● **INSTRUCTIONS FOR THE TASK**: Here are the records. Write out exactly the lines between the one holding "laptop: present [119,213,223,325]" and the one holding "candle holder: none", inclusive.

** Opening RECORDS FOR THIS EXERCISE block **

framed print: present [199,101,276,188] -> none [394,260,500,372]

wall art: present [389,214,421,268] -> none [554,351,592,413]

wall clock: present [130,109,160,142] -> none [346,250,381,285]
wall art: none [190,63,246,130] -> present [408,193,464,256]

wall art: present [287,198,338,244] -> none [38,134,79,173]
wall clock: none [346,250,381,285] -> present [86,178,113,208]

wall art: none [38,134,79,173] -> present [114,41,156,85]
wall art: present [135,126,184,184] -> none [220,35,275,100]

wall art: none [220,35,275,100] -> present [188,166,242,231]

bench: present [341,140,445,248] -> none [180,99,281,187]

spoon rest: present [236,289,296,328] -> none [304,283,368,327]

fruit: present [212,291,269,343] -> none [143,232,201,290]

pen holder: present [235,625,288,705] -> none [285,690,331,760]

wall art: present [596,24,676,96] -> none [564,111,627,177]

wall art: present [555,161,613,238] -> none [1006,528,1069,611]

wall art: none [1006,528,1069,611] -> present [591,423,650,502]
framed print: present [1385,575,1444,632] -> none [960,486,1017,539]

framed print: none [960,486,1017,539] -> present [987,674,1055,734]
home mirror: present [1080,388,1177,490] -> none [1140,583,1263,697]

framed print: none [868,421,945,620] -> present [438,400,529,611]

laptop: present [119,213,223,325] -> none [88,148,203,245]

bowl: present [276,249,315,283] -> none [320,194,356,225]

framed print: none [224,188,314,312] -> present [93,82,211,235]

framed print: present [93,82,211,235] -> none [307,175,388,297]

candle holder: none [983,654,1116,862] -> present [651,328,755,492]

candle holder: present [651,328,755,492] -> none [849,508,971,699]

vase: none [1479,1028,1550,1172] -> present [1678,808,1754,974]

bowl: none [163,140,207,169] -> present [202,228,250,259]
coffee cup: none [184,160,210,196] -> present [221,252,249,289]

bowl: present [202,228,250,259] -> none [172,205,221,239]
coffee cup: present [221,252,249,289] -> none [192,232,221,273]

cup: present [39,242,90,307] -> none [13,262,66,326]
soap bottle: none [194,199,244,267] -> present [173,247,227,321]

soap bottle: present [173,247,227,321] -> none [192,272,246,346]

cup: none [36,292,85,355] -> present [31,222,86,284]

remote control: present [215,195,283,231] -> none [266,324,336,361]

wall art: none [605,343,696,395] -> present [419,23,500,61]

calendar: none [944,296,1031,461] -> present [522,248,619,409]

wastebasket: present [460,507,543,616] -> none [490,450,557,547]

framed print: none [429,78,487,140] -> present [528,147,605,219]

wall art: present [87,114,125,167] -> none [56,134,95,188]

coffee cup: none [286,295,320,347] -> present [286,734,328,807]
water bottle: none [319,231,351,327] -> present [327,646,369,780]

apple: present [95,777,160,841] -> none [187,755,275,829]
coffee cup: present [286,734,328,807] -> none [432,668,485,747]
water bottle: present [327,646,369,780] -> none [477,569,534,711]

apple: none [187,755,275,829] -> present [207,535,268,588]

** Closing RECORDS FOR THIS EXERCISE block **

● **TASK SOLUTION**:
laptop: present [119,213,223,325] -> none [88,148,203,245]

bowl: present [276,249,315,283] -> none [320,194,356,225]

framed print: none [224,188,314,312] -> present [93,82,211,235]

framed print: present [93,82,211,235] -> none [307,175,388,297]

candle holder: none [983,654,1116,862] -> present [651,328,755,492]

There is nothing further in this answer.